I'm looking for someone to code a solid website scraper / crawler. I've already coded a version, however it is not as good as I need it to be, so I need help to create a new better version from scratch.
In short I need to be able to manage (create/edit/delete) scraping tasks through a robust, flexible and advanced UI; scraping task script need to look for things to do on regular intervals (optimally as an update daemon service on my Ubuntu VPS instead of a CRON task) with data getting scraped and inserted into an MYSQL database. The sites in questions are generally news sites relating to games and tech; key data is headlines, intro and/or full content, date published, author and URL to full story (similar to what an RSS feed could provide, but these site do not have RSS feeds).
Beyond use of PHP/JQuery and Ajax I expect you to use something like SimpleHTMLdom (which I used, however maybe you prefer another framework - so can be discussed) and Datatables for all types of tables (alternatively some bootstrap tables).
Also note that I use a them called Metronic – Admin Dashboard for my general UI design, I can provide a default template and link in that regard.
Features that will be required
Advanced create/edit/delete tasks UI so that tasks to do everything can be done via the UI as far as possible to ensure a page can get scraped for data.
Smart way to manage multiple page scrapes from the same website. E.g. when there is no way to fetch, news, reviews and features from a single page.
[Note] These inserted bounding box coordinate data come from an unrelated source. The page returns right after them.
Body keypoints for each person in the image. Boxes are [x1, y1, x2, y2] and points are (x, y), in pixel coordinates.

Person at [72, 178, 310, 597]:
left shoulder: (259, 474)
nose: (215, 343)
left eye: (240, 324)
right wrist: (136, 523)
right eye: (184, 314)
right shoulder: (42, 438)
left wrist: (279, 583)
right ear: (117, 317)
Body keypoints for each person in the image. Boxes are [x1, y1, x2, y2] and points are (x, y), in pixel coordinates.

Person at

List of tasks with relevant status; search, filter, sort and manage options
Update daemon that can run as a background process on an VPS Ubuntu 14.04 box. This manage all the tasks based on task settings and interval criteria to fetch data.
Error handling; able to recover in case of failed fetches, interruptions, re-schedule tasks etc., logging of what is going on and error’s that occurred.
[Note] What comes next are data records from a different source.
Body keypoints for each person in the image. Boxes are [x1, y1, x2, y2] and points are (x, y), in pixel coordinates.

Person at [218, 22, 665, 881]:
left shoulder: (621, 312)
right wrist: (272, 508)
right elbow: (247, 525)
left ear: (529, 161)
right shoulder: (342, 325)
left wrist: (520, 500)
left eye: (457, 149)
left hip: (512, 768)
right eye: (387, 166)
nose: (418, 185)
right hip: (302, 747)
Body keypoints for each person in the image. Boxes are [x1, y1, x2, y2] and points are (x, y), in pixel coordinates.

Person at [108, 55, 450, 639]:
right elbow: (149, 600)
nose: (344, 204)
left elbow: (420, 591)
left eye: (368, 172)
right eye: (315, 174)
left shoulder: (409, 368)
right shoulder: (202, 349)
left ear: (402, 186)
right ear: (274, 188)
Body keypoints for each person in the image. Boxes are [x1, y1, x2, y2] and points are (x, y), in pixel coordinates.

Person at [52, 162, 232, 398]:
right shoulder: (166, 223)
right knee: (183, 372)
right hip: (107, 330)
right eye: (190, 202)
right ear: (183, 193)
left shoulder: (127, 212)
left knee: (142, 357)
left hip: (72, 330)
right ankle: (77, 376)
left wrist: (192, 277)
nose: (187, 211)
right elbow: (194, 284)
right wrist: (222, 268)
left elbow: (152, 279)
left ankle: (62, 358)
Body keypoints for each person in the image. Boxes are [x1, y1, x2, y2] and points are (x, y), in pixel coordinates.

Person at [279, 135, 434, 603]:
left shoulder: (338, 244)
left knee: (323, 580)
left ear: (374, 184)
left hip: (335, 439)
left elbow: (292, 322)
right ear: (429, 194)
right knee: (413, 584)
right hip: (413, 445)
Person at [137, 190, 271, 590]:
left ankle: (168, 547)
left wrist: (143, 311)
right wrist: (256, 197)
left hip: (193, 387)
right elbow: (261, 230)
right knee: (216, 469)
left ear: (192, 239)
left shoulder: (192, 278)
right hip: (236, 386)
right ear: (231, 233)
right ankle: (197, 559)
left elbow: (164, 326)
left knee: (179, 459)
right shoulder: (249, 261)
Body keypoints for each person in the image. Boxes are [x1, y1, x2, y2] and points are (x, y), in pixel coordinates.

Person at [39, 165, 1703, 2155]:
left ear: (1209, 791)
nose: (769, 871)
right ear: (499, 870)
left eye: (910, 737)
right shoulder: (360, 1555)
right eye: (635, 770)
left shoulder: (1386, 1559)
Error management; warnings system that flags tasks that might have issues, e.g. we’re no longer scraping a headline or an author etc. e.g. site change code that can cause issues.
Happy to answer any further questions, just ask.
Timeline/deadlines; while I would have loved to have this done yesterday, do let me know an estimate of how much time you believe will be required to complete the project. A high level of English also required. Offers that ignores to provide this information will not be considered.
See attached images for a view of my current system.
Updated with two missing attachment that was intended to be included.